Uma vez olhaste para mim olhos nos olhos e perguntaste:

-O que é que sentes por mim?

Eu desviei o olhar, respirei fundo e disse:

-Nada.

Voltei a olhar para ti, tu sorriste e disseste:

-Esta é a minha menina! Não te apaixones, se não vamos ter que nos afastar.

Eu voltei a sorrir, apesar de ter vontade de chorar e tu continuaste:

-Sabes que eu não me apego a ninguém. Continuemos assim, amigos. A nossa relação está bem assim, para quê mudar? Há tantos casais de namorados que com o passar do tempo passam a odiar-se… Tu não queres isso para nós, pois não?

Eu respondi num sussuro quase inaudível:

-Não. Tu tens razão, nós estamos bem assim.

Digo-te que nessa altura quis gritar:

-Eu AMO-TE. Por favor, ama-me também.

Se hoje voltasses a perguntar- me o que sinto, eu diria:

-Sinto que é amor, amor verdadeiro! Sinto que vou amar-te para sempre! E sinto que serás sempre a minha ilusão, porque eu continuo a achar que, um dia, tu sentirás o mesmo que eu.

Continuarei iludida até ao dia da minha morte e se, inicialmente, atribuía a ti a culpa de não me afastar, hoje atribuo-a a mim, porque apercebi-me que tu nunca me prendeste e que, afinal, estou presa a ti por vontade própria.

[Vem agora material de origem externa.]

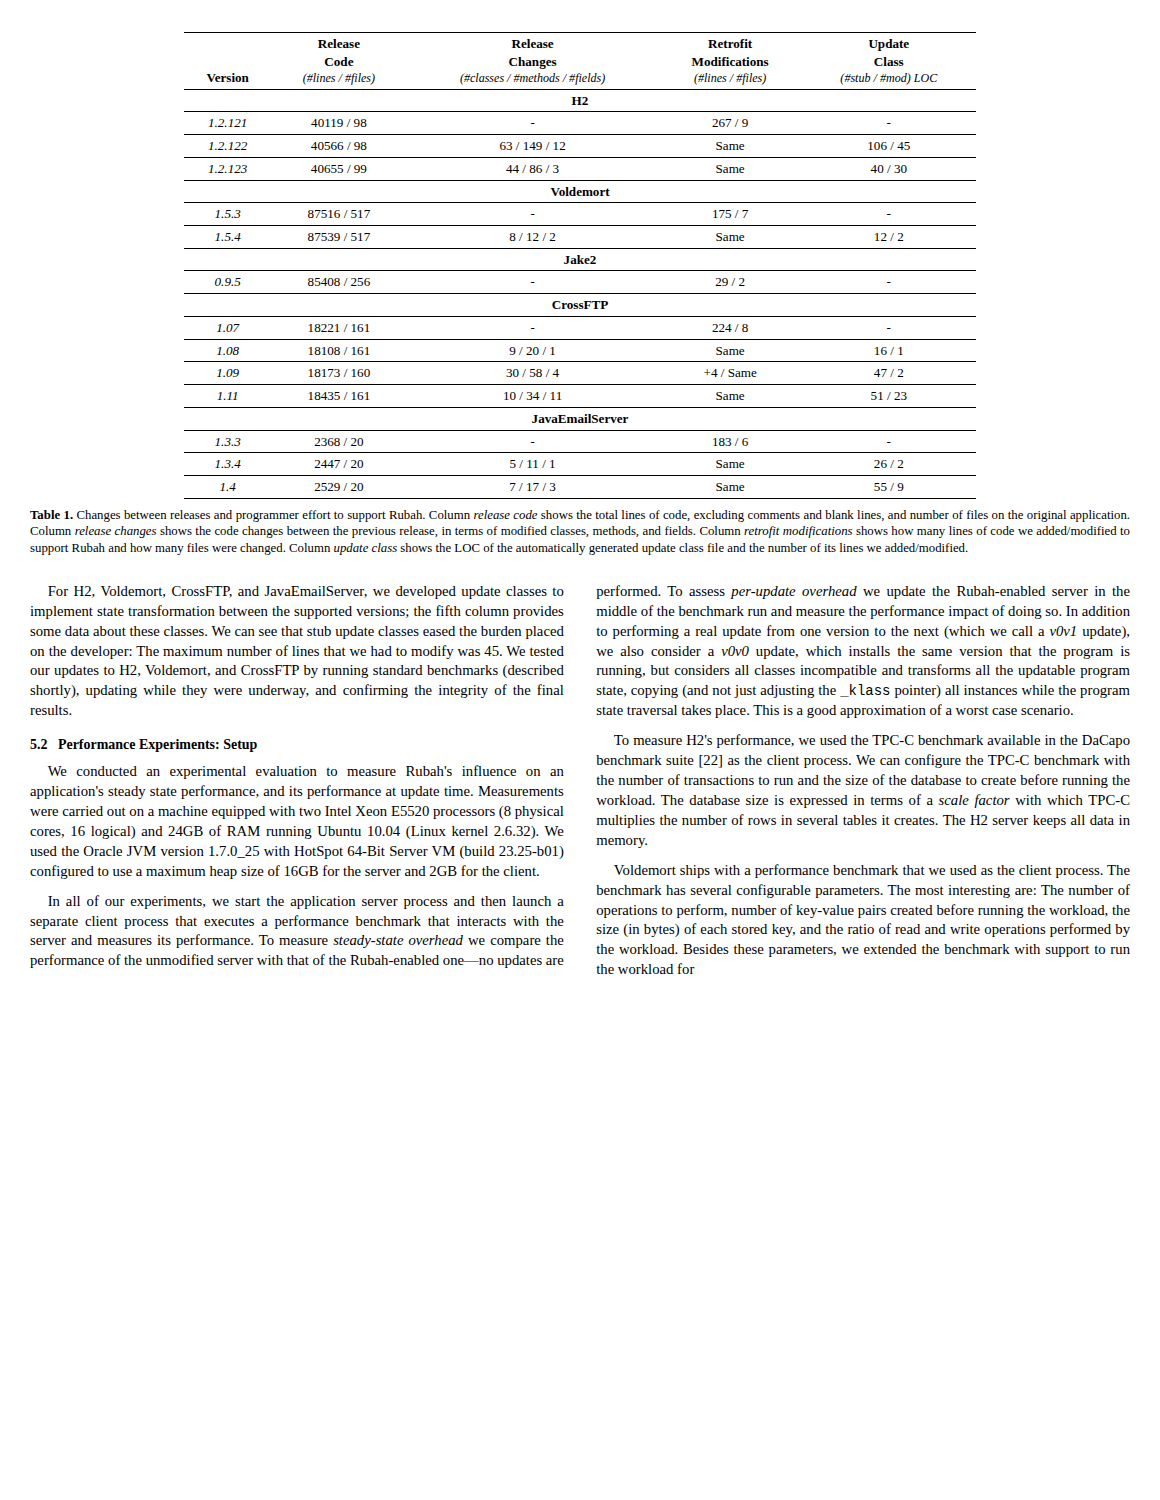| Version | Release Code (#lines / #files) | Release Changes (#classes / #methods / #fields) | Retrofit Modifications (#lines / #files) | Update Class (#stub / #mod) LOC |
| --- | --- | --- | --- | --- |
| H2 |
| 1.2.121 | 40119 / 98 | - | 267 / 9 | - |
| 1.2.122 | 40566 / 98 | 63 / 149 / 12 | Same | 106 / 45 |
| 1.2.123 | 40655 / 99 | 44 / 86 / 3 | Same | 40 / 30 |
| Voldemort |
| 1.5.3 | 87516 / 517 | - | 175 / 7 | - |
| 1.5.4 | 87539 / 517 | 8 / 12 / 2 | Same | 12 / 2 |
| Jake2 |
| 0.9.5 | 85408 / 256 | - | 29 / 2 | - |
| CrossFTP |
| 1.07 | 18221 / 161 | - | 224 / 8 | - |
| 1.08 | 18108 / 161 | 9 / 20 / 1 | Same | 16 / 1 |
| 1.09 | 18173 / 160 | 30 / 58 / 4 | +4 / Same | 47 / 2 |
| 1.11 | 18435 / 161 | 10 / 34 / 11 | Same | 51 / 23 |
| JavaEmailServer |
| 1.3.3 | 2368 / 20 | - | 183 / 6 | - |
| 1.3.4 | 2447 / 20 | 5 / 11 / 1 | Same | 26 / 2 |
| 1.4 | 2529 / 20 | 7 / 17 / 3 | Same | 55 / 9 |
Table 1. Changes between releases and programmer effort to support Rubah. Column release code shows the total lines of code, excluding comments and blank lines, and number of files on the original application. Column release changes shows the code changes between the previous release, in terms of modified classes, methods, and fields. Column retrofit modifications shows how many lines of code we added/modified to support Rubah and how many files were changed. Column update class shows the LOC of the automatically generated update class file and the number of its lines we added/modified.
For H2, Voldemort, CrossFTP, and JavaEmailServer, we developed update classes to implement state transformation between the supported versions; the fifth column provides some data about these classes. We can see that stub update classes eased the burden placed on the developer: The maximum number of lines that we had to modify was 45. We tested our updates to H2, Voldemort, and CrossFTP by running standard benchmarks (described shortly), updating while they were underway, and confirming the integrity of the final results.
5.2 Performance Experiments: Setup
We conducted an experimental evaluation to measure Rubah's influence on an application's steady state performance, and its performance at update time. Measurements were carried out on a machine equipped with two Intel Xeon E5520 processors (8 physical cores, 16 logical) and 24GB of RAM running Ubuntu 10.04 (Linux kernel 2.6.32). We used the Oracle JVM version 1.7.0_25 with HotSpot 64-Bit Server VM (build 23.25-b01) configured to use a maximum heap size of 16GB for the server and 2GB for the client.
In all of our experiments, we start the application server process and then launch a separate client process that executes a performance benchmark that interacts with the server and measures its performance. To measure steady-state overhead we compare the performance of the unmodified server with that of the Rubah-enabled one—no updates are performed. To assess per-update overhead we update the Rubah-enabled server in the middle of the benchmark run and measure the performance impact of doing so. In addition to performing a real update from one version to the next (which we call a v0v1 update), we also consider a v0v0 update, which installs the same version that the program is running, but considers all classes incompatible and transforms all the updatable program state, copying (and not just adjusting the _klass pointer) all instances while the program state traversal takes place. This is a good approximation of a worst case scenario.
To measure H2's performance, we used the TPC-C benchmark available in the DaCapo benchmark suite [22] as the client process. We can configure the TPC-C benchmark with the number of transactions to run and the size of the database to create before running the workload. The database size is expressed in terms of a scale factor with which TPC-C multiplies the number of rows in several tables it creates. The H2 server keeps all data in memory.
Voldemort ships with a performance benchmark that we used as the client process. The benchmark has several configurable parameters. The most interesting are: The number of operations to perform, number of key-value pairs created before running the workload, the size (in bytes) of each stored key, and the ratio of read and write operations performed by the workload. Besides these parameters, we extended the benchmark with support to run the workload for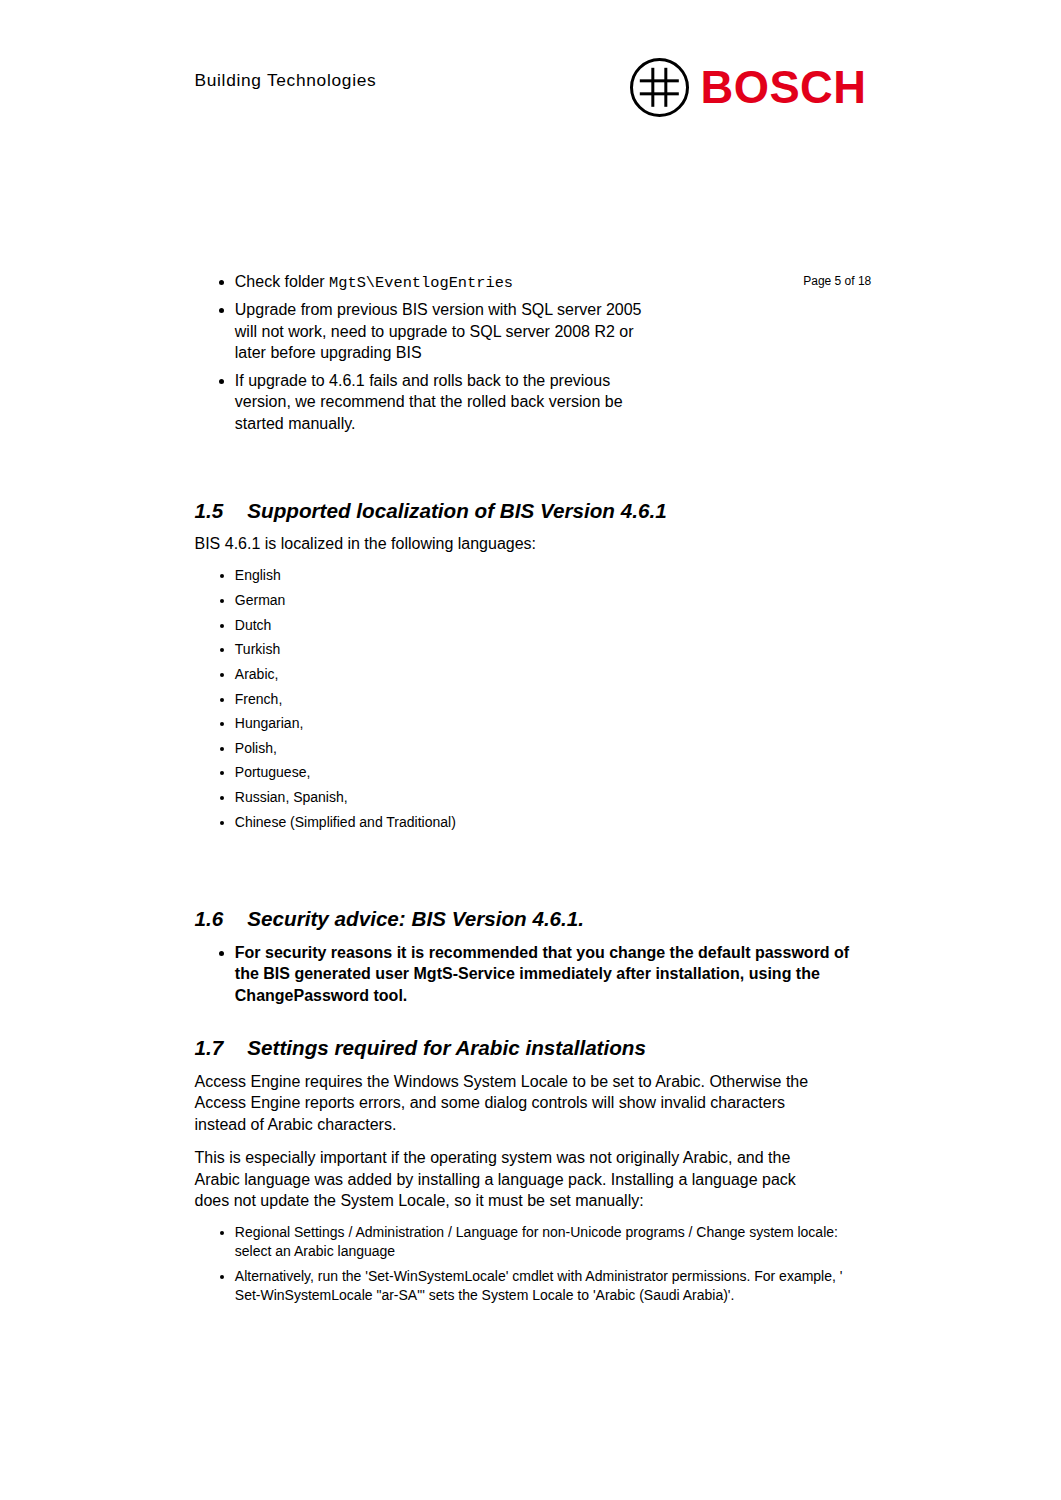Building Technologies
BOSCH
Page 5 of 18
Check folder MgtS\EventlogEntries
Upgrade from previous BIS version with SQL server 2005 will not work, need to upgrade to SQL server 2008 R2 or later before upgrading BIS
If upgrade to 4.6.1 fails and rolls back to the previous version, we recommend that the rolled back version be started manually.
1.5 Supported localization of BIS Version 4.6.1
BIS 4.6.1 is localized in the following languages:
English
German
Dutch
Turkish
Arabic,
French,
Hungarian,
Polish,
Portuguese,
Russian, Spanish,
Chinese (Simplified and Traditional)
1.6 Security advice: BIS Version 4.6.1.
For security reasons it is recommended that you change the default password of the BIS generated user MgtS-Service immediately after installation, using the ChangePassword tool.
1.7 Settings required for Arabic installations
Access Engine requires the Windows System Locale to be set to Arabic. Otherwise the Access Engine reports errors, and some dialog controls will show invalid characters instead of Arabic characters.
This is especially important if the operating system was not originally Arabic, and the Arabic language was added by installing a language pack. Installing a language pack does not update the System Locale, so it must be set manually:
Regional Settings / Administration / Language for non-Unicode programs / Change system locale: select an Arabic language
Alternatively, run the 'Set-WinSystemLocale' cmdlet with Administrator permissions. For example, ' Set-WinSystemLocale "ar-SA"' sets the System Locale to 'Arabic (Saudi Arabia)'.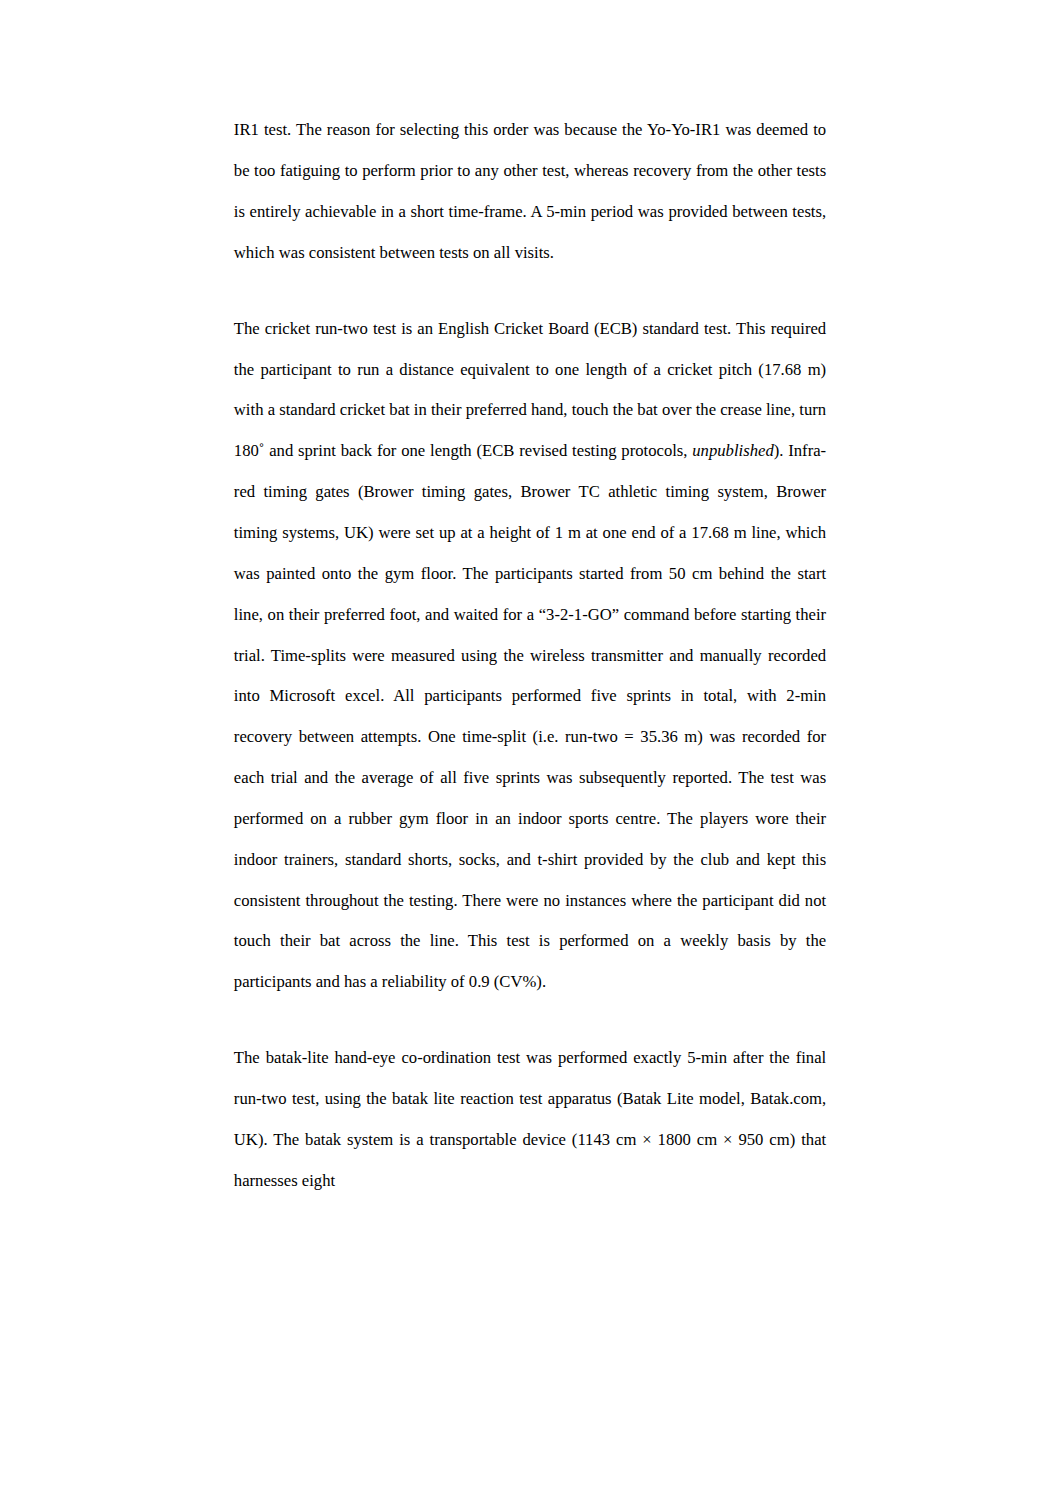IR1 test. The reason for selecting this order was because the Yo-Yo-IR1 was deemed to be too fatiguing to perform prior to any other test, whereas recovery from the other tests is entirely achievable in a short time-frame. A 5-min period was provided between tests, which was consistent between tests on all visits.
The cricket run-two test is an English Cricket Board (ECB) standard test. This required the participant to run a distance equivalent to one length of a cricket pitch (17.68 m) with a standard cricket bat in their preferred hand, touch the bat over the crease line, turn 180˚ and sprint back for one length (ECB revised testing protocols, unpublished). Infra-red timing gates (Brower timing gates, Brower TC athletic timing system, Brower timing systems, UK) were set up at a height of 1 m at one end of a 17.68 m line, which was painted onto the gym floor. The participants started from 50 cm behind the start line, on their preferred foot, and waited for a “3-2-1-GO” command before starting their trial. Time-splits were measured using the wireless transmitter and manually recorded into Microsoft excel. All participants performed five sprints in total, with 2-min recovery between attempts. One time-split (i.e. run-two = 35.36 m) was recorded for each trial and the average of all five sprints was subsequently reported. The test was performed on a rubber gym floor in an indoor sports centre. The players wore their indoor trainers, standard shorts, socks, and t-shirt provided by the club and kept this consistent throughout the testing. There were no instances where the participant did not touch their bat across the line. This test is performed on a weekly basis by the participants and has a reliability of 0.9 (CV%).
The batak-lite hand-eye co-ordination test was performed exactly 5-min after the final run-two test, using the batak lite reaction test apparatus (Batak Lite model, Batak.com, UK). The batak system is a transportable device (1143 cm × 1800 cm × 950 cm) that harnesses eight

Podem passar-se mil anos, mas eu continuarei a amar-te secretamente, porque para poder usufruir da tua companhia, da tua amizade, do teu corpo, dos teus beijos, etc., tu  nunca poderás saber que eu amo-te.

Este texto é para todas as pessoas que tal como eu amam em segredo, que convivem com a pessoa que amam como se nada fosse, que, à noite, choram contra a almofada porque continuam a ter que dormir numa cama de casal, sozinhas. Para todas as pessoas que não sentem o calor do abraço da pessoa amada e para todas as pessoas que amam sem serem correspondidas!